## Work item
Write a continuation of the following commentary on global debt and currency risks, starting after its final sentence.

## Excerpted text
------
So one might not count on the tailwinds. Better still, the possibility exists that beneficent monetary tailwinds of the last 15 years might actually morph into vicious headwinds; and the "decoupling" myth implicit in Goldman's 3% dream scenario might be crushed by the global blowback of bursting bubbles and exploding financial time bombs.
Upwards of $9 trillion, for example, has been raised in the off-shore dollar debt markets by EM corporate and sovereign borrowers. One way or another, much of the EM world is an economic colony of China. What happens when the Chinese house of cards continues to unravel---as portended by last months shocking decline in imports---while the USD continues to climb, as the massively dollar-short global markets scrambles for funding?
There will be a conflagration in the EM debt market, that's what. The latter is surely the sub-prime of the present era. The overwhelming share of these borrowings went into one-time industrial and infrastructure investments that will not be money-good during an era of global cooling, and that will become vaporizing collateral as surely as did the tract housing of Scottsdale AZ last time around.
Do the goal-seekers at Goldman really believe their house propaganda about the miracle growth story of the BRICs? And that the vast pile of unsustainable debt and pointless construction which comprises the Chinese economy can actually be safely walked back to earth by the self-evidently desperate comrades in Beijing?
Likewise, what happens when the yen goes into free-fall and all of East Asia succumbs to a firestorm of competitive currency depreciation. How do the German machinery, capital goods and luxury car exporters-----the one thing keeping the Eurozone above water---fare under that scenario? And when the visibly stumbling German export machine really hits the skids owing to the collapse of demand from Russia and the China complex, what happens to the Euro, and all the fast money speculators who plowed into the sure thing of Greek and Italian debt?
Is there not at least a possibility that the Italian 10-year bond, recently traded at the absurd yield of 1.95%, is a giant meltdown waiting to happen. And that when the Wall Street slicksters sell their Italian bonds and euros----- that the dollar short will uncoil even more violently than it has in recent months or during the last crisis in 2008?
------
## Available data

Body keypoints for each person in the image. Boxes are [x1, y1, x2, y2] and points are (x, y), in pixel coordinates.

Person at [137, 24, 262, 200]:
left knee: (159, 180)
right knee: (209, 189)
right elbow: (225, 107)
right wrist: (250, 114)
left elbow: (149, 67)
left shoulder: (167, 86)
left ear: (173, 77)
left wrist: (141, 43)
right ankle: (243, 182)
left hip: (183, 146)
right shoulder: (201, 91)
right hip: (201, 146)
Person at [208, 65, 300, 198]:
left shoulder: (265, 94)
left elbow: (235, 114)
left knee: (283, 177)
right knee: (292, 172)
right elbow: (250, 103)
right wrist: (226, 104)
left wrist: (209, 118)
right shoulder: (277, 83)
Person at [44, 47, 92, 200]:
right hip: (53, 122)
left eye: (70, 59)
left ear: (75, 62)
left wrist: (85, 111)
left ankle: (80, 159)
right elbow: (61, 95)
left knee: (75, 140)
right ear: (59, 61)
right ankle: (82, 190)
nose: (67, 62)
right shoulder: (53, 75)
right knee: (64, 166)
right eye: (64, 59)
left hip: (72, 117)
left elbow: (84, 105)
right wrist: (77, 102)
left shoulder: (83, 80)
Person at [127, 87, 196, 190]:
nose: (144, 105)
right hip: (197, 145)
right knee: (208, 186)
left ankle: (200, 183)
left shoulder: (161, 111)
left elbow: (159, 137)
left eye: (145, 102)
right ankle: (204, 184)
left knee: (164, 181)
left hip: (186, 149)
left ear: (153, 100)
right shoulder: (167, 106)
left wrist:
------
## Response to this exercise
Indeed, the possibility of a massive scramble for dollars alone refutes the decoupling myth, and the implicit closed economy model offered by Herr Hatzius and the rest of his Wall Street fellow travelers. The reason they are still saying buy on the dip and that its 3% full-steam ahead is that their models are nothing more than a goal-seeked projection that always ends up at Keynesian full employment three years ahead. World without end.
But maybe a soaring dollar, a cooling global economy and $50 oil price will come ricocheting back into the US economy. If it does, the shale miracle is over and upwards of $500 billion of oil and gas patch leveraged debt goes into a meltdown every bit as violent as the mortgage CDO crash 7 years ago.
And what happens to the rate of business CapEx in that scenario----given that a huge portion of the tepid recovery after the 2008 crisis was accounted for by the energy and shale boom?
Or what about the robust export pick-up implicit in the 3% growth dream. As shown below, since 2007 US exports have only expanded at a 2.2% nominal rate, and that was on the back of a weakfish dollar and boom in the export of commodity based raw and processed materials and chemicals. Indeed, the latter have expanded at 2X the rate of overall exports, but a cooling global economy and a hot dollar means the jig is up.
Yes, and try something even so prosaic as travel and tourism, theme parks and luxury and aspirational retail. In the face of a far stronger dollar, the tourism trade which grew at a 12% annual rate since the 2009 bottom is likely to become considerably less "aspirational".
Yes, life inside the bubble is all good. Would that it were real.